We've spent the last several days meeting with contractors, restoration experts, tree removal companies and insurance adjusters.  As you may know, Building 1 is going to be a total loss.  We are waiting on more information from the insurance adjuster now.

We've hired a restoration company for the water removal, mold removal, mold remediation and water damage. A separate construction company will be doing the roof replacement, and rebuilding of the damaged units and buildings.  This construction company has worked with SPM on several projects and has a good reputation with them.

We currently have the restoration company on property taking out the wet walls, ceilings and carpets in Units 233 and 234.  Once that is completed, they will begin drying these units and finish up with a spraying process to prevent any future mold.  Our hopes are to have Units 233 and 234 back up and running in a couple weeks. This same removal, drying and spraying process will be applied to Building 1 as well. 

Building 1 is going to be down for several months.  An exact timeline has yet to be determined. My best guess would have it down through January and possibly February.  The demo on Building 1 should start next week.  From our discussions with the the insurance adjuster, demo should take between 4 and 6 weeks.

(Task to carry out) Copy the part of the repair update starting at "We've hired a" and ending at "reputation with them.". The material that comes next has nothing to do with this.

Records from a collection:
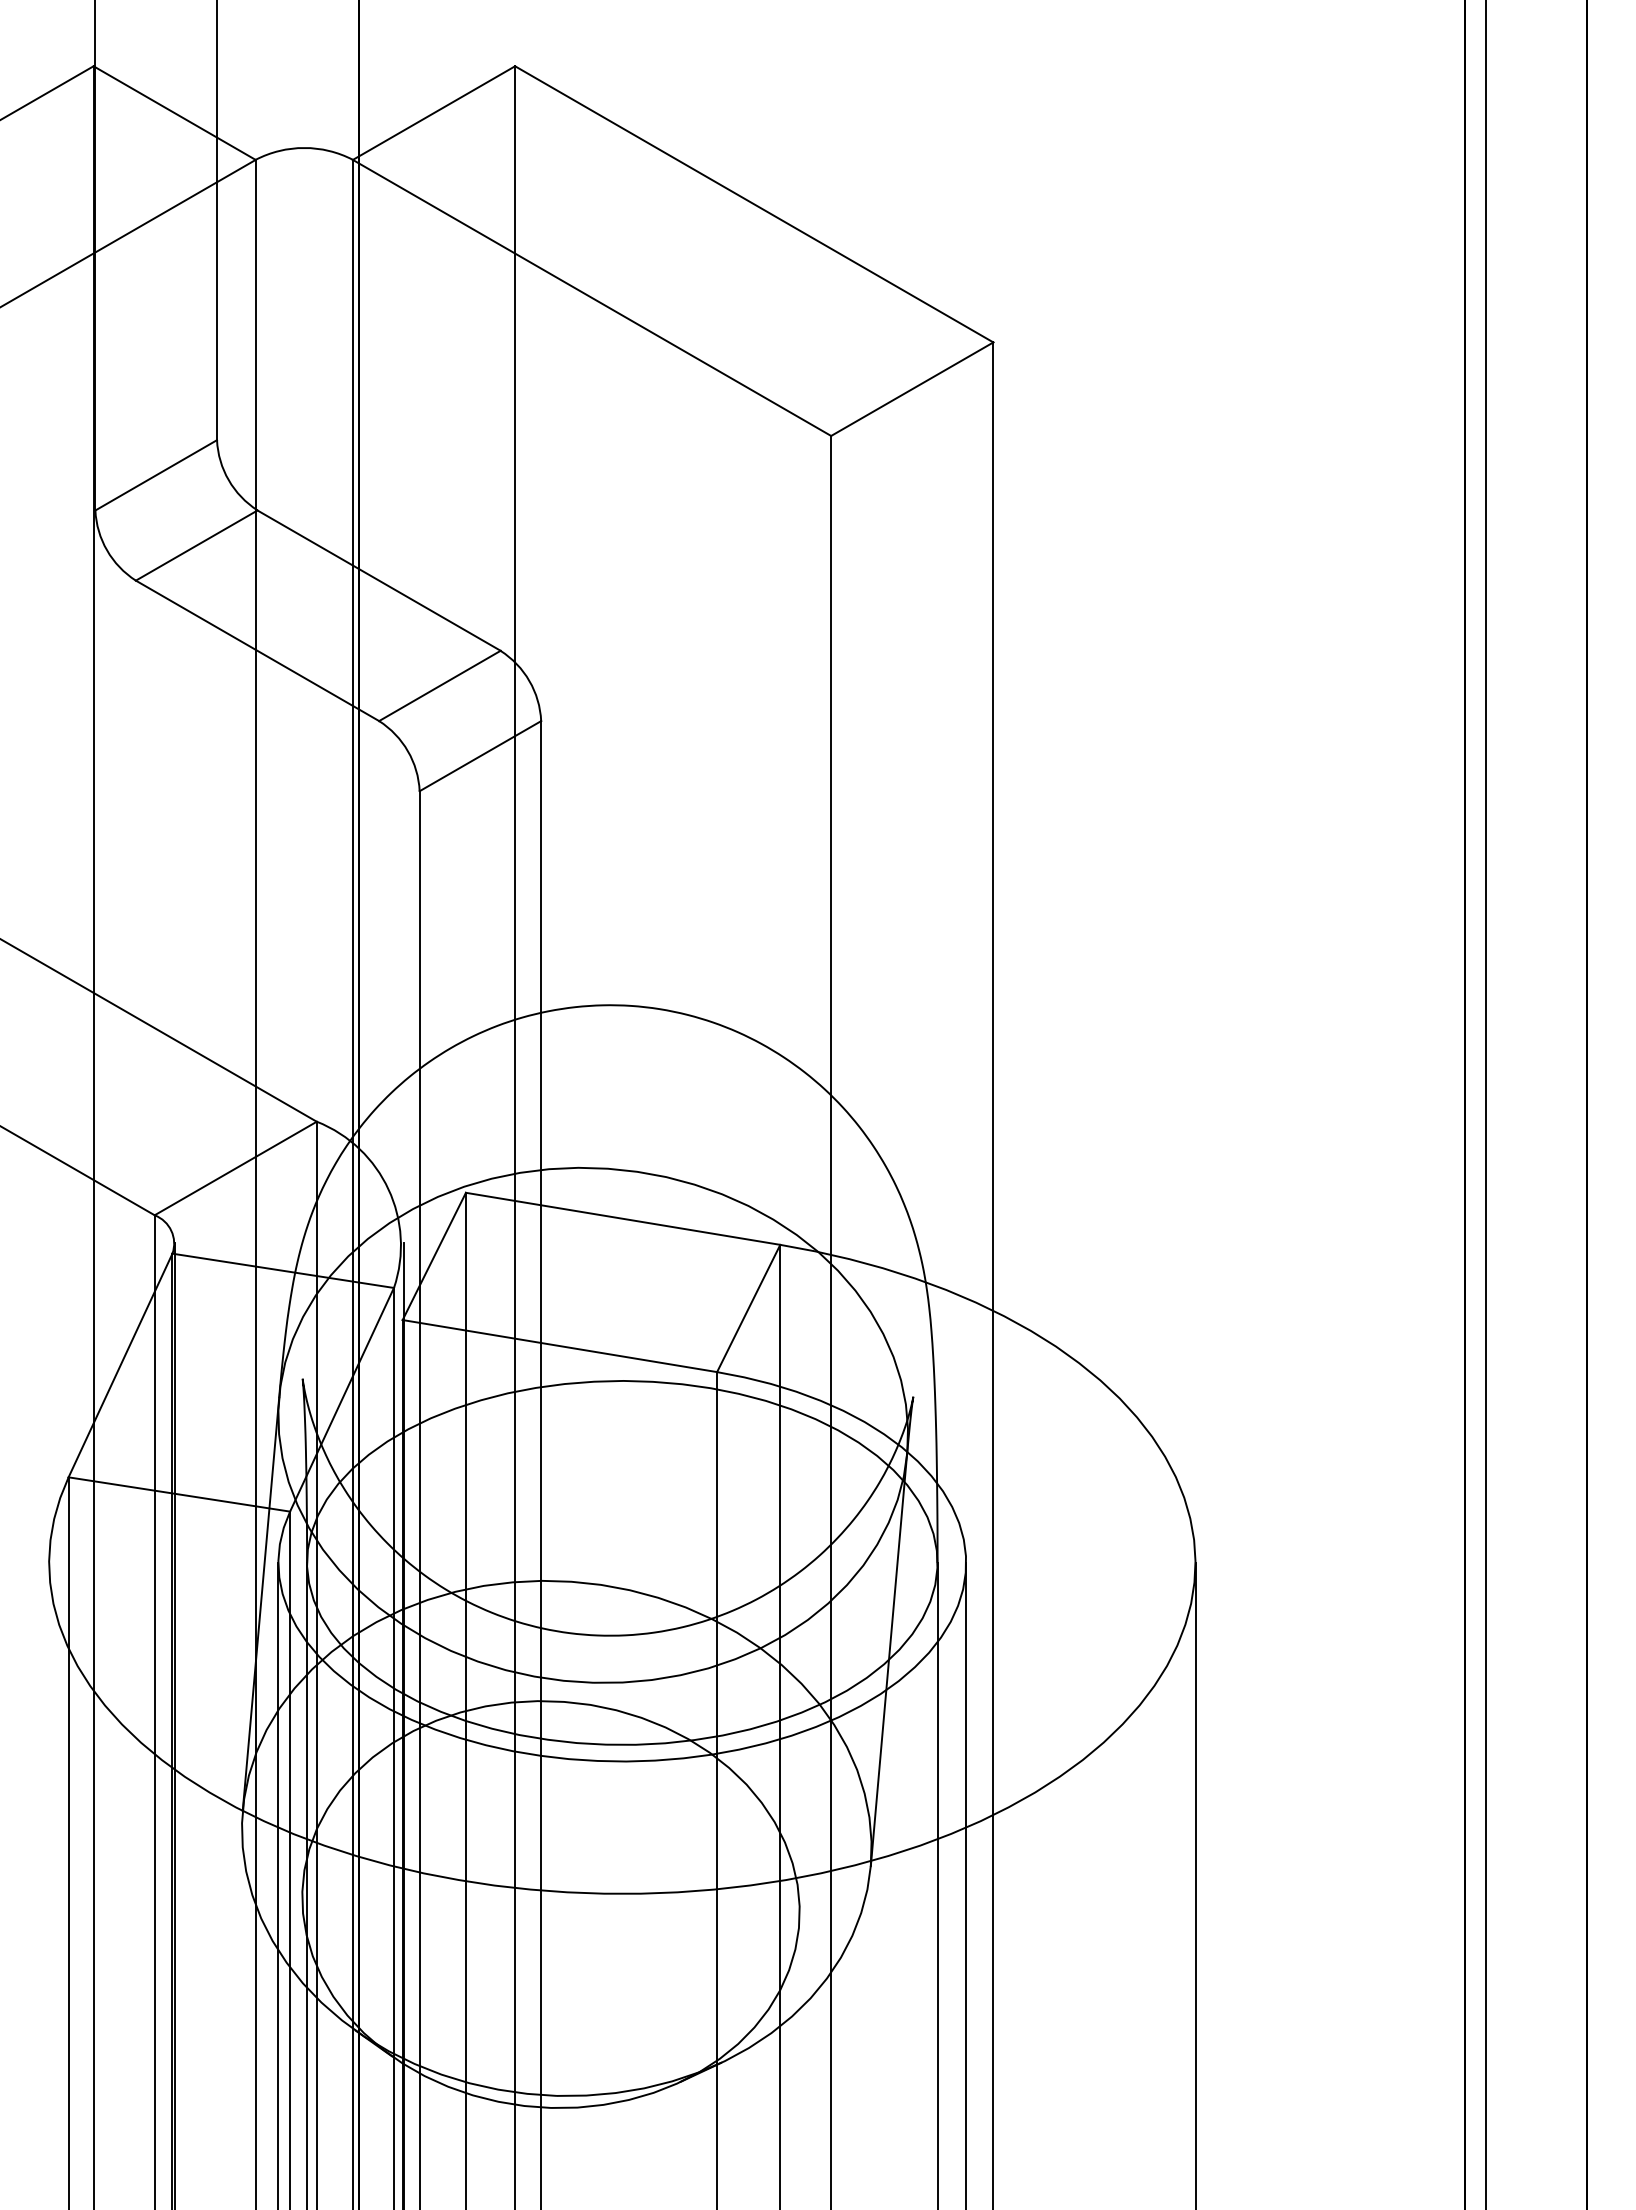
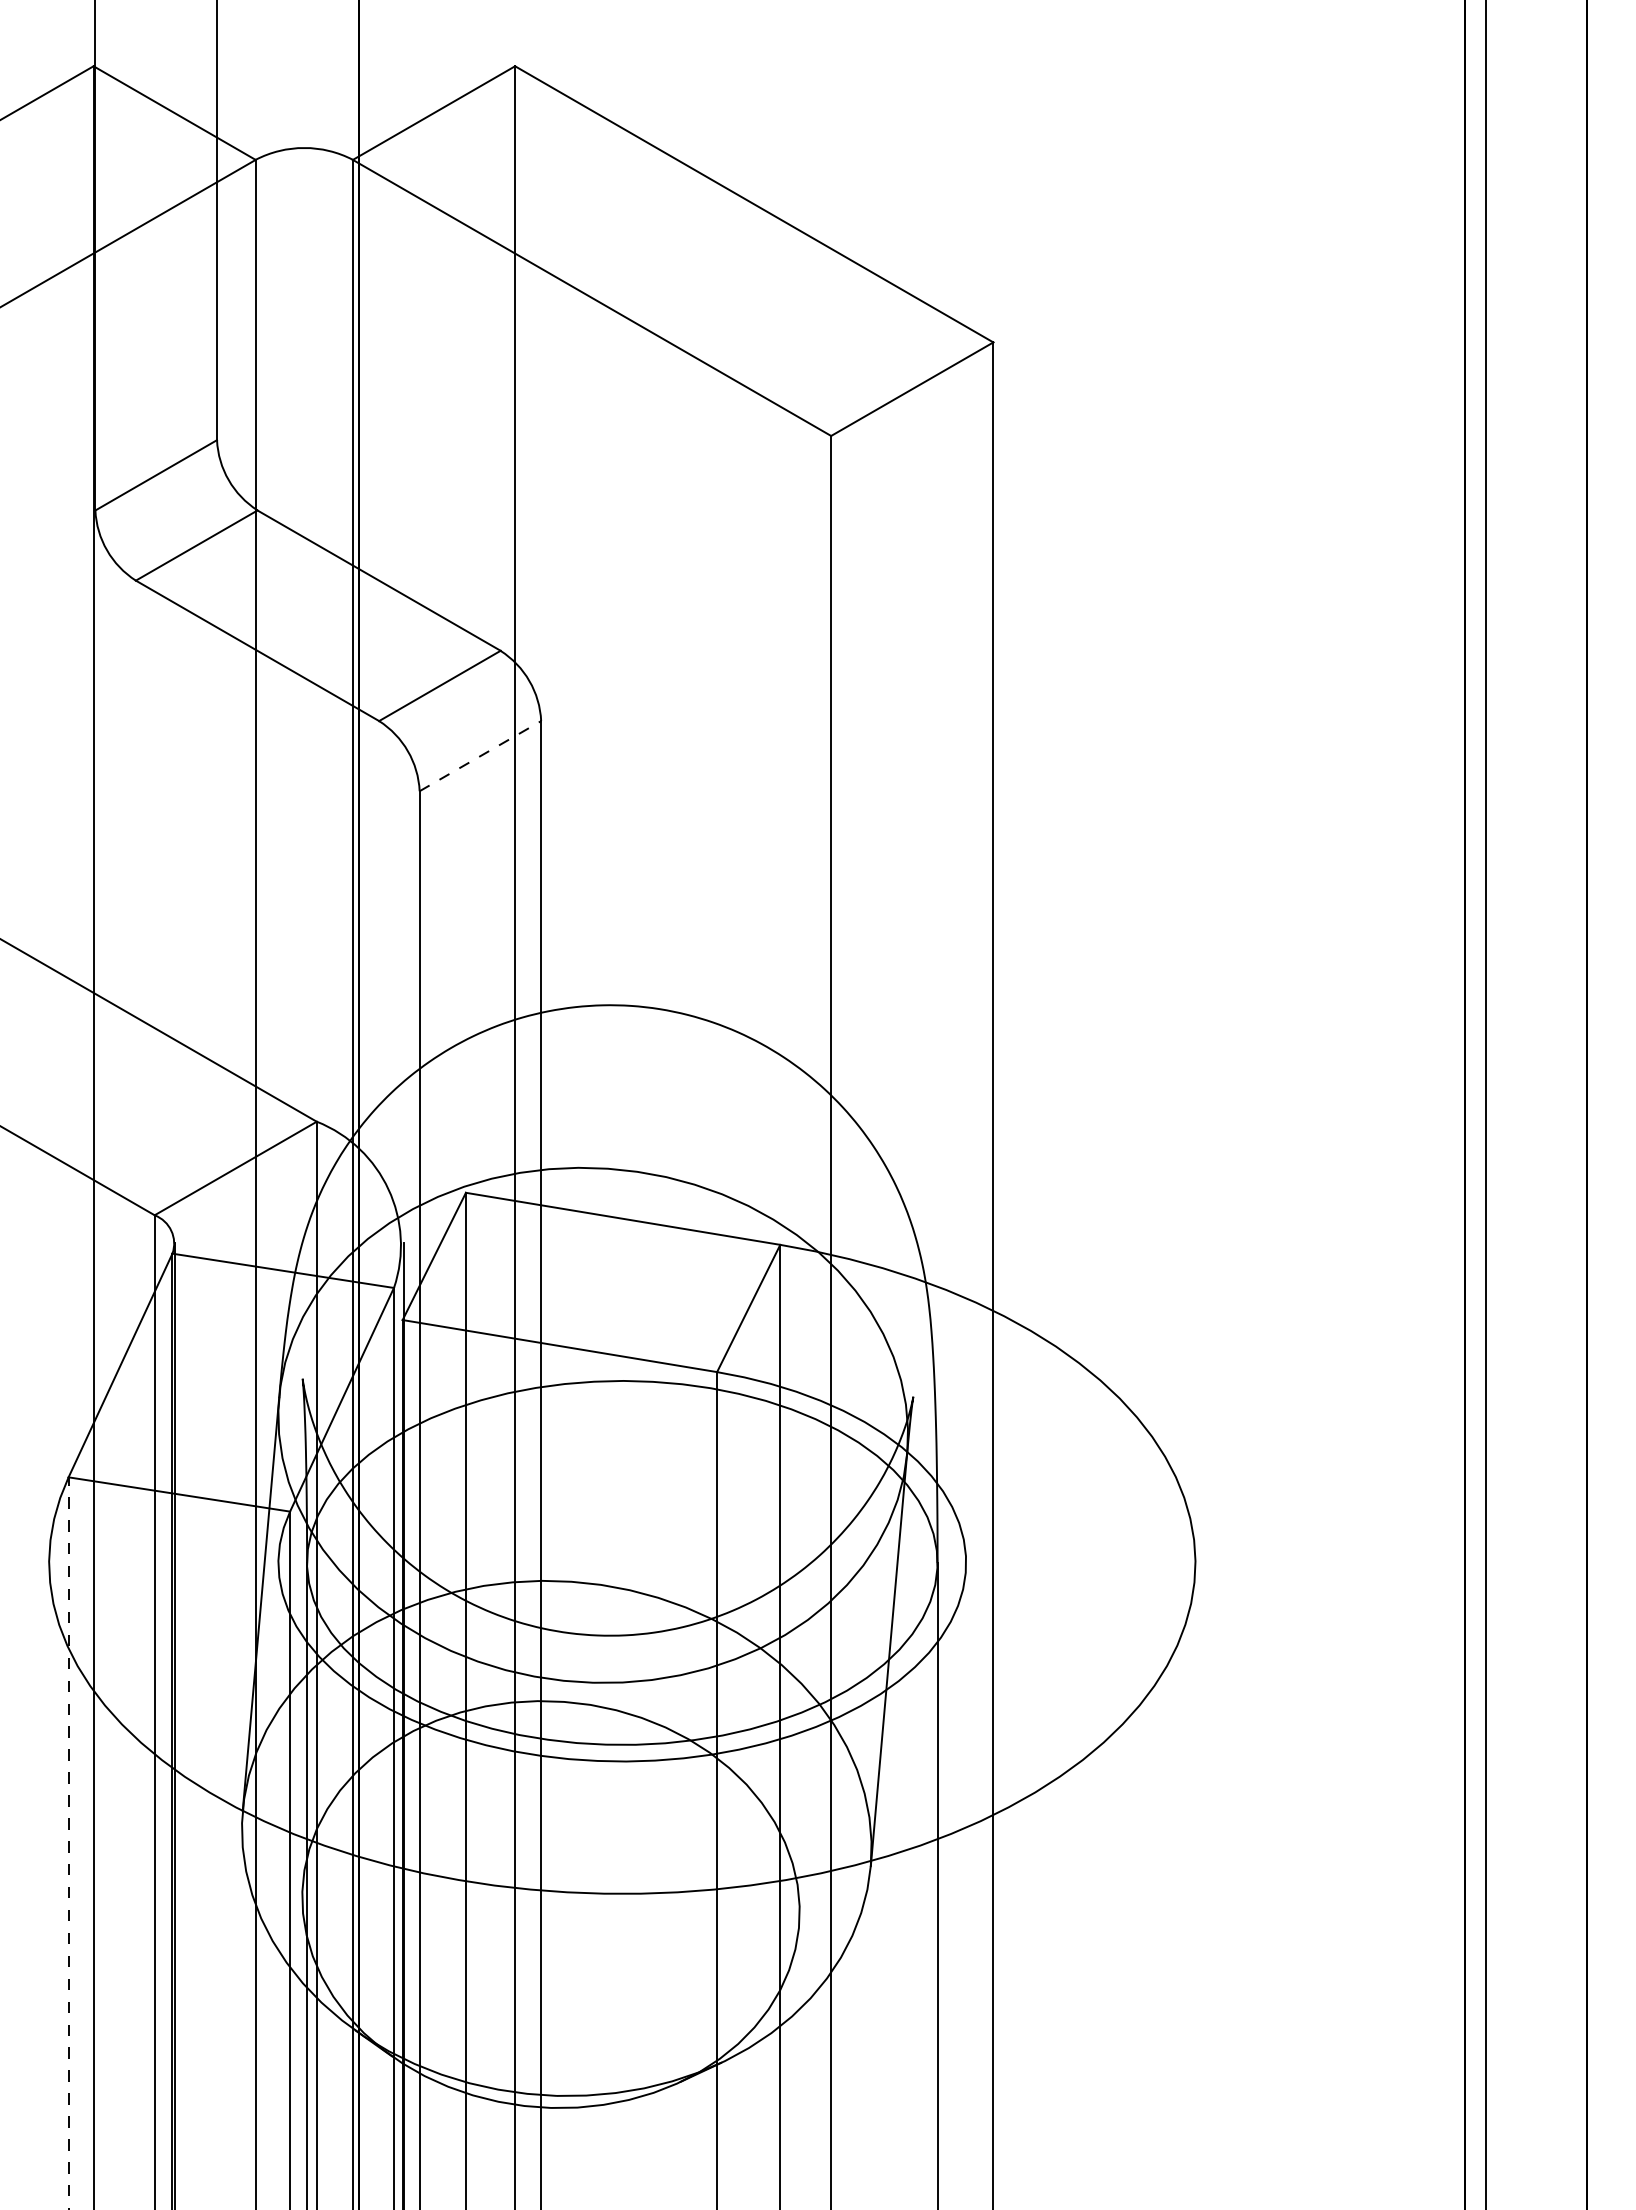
line at (480, 755): solid -> dashed
line at (68, 1843): solid -> dashed
line at (278, 1884): present -> none
line at (966, 1884): present -> none
line at (1195, 1884): present -> none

(In response)
We've hired a restoration company for the water removal, mold removal, mold remediation and water damage. A separate construction company will be doing the roof replacement, and rebuilding of the damaged units and buildings.  This construction company has worked with SPM on several projects and has a good reputation with them.